Both the hearing and the transcript were meant to clear up lingering questions about Hur’s report on the discovery of some classified records at Biden’s home and former Washington private office. But there was no guarantee they would alter preconceived notions about the president or the Trump appointee who investigated him, particularly in a hard-fought election year.
On Capitol Hill, Hur was set to be the rare witness likely to be vilified all around — by Republicans angry over his decision not to charge the president, and by Democrats for his unflattering commentary about Biden.
Democrats will try to paint Hur as a political partisan out to help his party win a presidential election. Republicans immediately began digging further into Hur’s assessment of the president’s age and memory — a major attack line as they seek to unseat Biden come November.
More on the special counsel’s report:
- The report comes after a yearlong investigation into the improper retention of classified documents by Biden, from his time as a senator and as vice president. Read the full report here.
- Biden was absolved of criminal behavior, but it’s Trump who may benefit, and other key takeaways.
- Longstanding concerns about Biden’s age and memory intensified after the release of the special counsel’s report.

Requirements |
A. According to the passage on Hur's report, why were Republicans angry with Hur?
B. Can you rewrite the stretch of the records from their first line through the line "genus: Acanthosoma", swapping "common name" for "vernacular name" and leaving everything else unchanged?

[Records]
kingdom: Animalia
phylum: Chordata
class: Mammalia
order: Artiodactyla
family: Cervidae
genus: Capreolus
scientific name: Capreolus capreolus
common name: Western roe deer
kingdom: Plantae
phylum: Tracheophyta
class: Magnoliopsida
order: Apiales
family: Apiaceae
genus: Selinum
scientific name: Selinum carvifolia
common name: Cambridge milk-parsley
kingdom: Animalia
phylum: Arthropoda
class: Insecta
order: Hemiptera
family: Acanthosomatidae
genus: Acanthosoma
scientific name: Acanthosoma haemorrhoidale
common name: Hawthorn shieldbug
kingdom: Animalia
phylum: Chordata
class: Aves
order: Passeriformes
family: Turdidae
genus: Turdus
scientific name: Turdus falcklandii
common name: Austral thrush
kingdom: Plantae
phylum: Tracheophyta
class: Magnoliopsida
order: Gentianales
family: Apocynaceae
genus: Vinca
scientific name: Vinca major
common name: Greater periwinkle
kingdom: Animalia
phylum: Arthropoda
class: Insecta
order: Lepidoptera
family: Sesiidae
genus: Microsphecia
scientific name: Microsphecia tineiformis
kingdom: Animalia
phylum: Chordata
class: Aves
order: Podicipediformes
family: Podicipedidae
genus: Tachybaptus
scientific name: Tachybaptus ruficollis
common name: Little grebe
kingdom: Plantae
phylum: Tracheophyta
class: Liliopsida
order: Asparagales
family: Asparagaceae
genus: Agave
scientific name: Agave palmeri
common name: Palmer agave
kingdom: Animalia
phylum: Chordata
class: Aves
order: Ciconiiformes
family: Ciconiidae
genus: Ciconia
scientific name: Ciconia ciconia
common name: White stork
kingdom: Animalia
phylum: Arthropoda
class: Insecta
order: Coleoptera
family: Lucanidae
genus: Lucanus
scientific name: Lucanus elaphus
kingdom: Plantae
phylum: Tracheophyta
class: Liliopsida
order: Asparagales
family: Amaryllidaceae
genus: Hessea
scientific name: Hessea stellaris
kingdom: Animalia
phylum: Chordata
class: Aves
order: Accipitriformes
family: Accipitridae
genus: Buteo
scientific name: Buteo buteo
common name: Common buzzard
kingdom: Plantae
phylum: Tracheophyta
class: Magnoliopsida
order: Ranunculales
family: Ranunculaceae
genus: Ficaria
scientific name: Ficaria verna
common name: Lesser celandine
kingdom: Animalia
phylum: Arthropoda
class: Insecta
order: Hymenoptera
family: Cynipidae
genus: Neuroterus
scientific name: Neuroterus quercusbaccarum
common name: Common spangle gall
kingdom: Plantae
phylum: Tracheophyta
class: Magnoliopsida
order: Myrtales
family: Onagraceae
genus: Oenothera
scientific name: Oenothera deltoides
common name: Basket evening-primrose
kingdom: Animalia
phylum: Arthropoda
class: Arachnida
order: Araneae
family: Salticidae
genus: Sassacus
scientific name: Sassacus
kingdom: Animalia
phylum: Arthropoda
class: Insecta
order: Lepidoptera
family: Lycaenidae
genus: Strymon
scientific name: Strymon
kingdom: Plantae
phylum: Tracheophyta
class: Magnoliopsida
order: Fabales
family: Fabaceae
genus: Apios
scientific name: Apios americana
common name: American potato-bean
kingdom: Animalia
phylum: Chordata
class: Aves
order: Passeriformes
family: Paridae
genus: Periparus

Replies |
A. They were angry over his decision not to charge the president.

B.
kingdom: Animalia
phylum: Chordata
class: Mammalia
order: Artiodactyla
family: Cervidae
genus: Capreolus
scientific name: Capreolus capreolus
vernacular name: Western roe deer
kingdom: Plantae
phylum: Tracheophyta
class: Magnoliopsida
order: Apiales
family: Apiaceae
genus: Selinum
scientific name: Selinum carvifolia
vernacular name: Cambridge milk-parsley
kingdom: Animalia
phylum: Arthropoda
class: Insecta
order: Hemiptera
family: Acanthosomatidae
genus: Acanthosoma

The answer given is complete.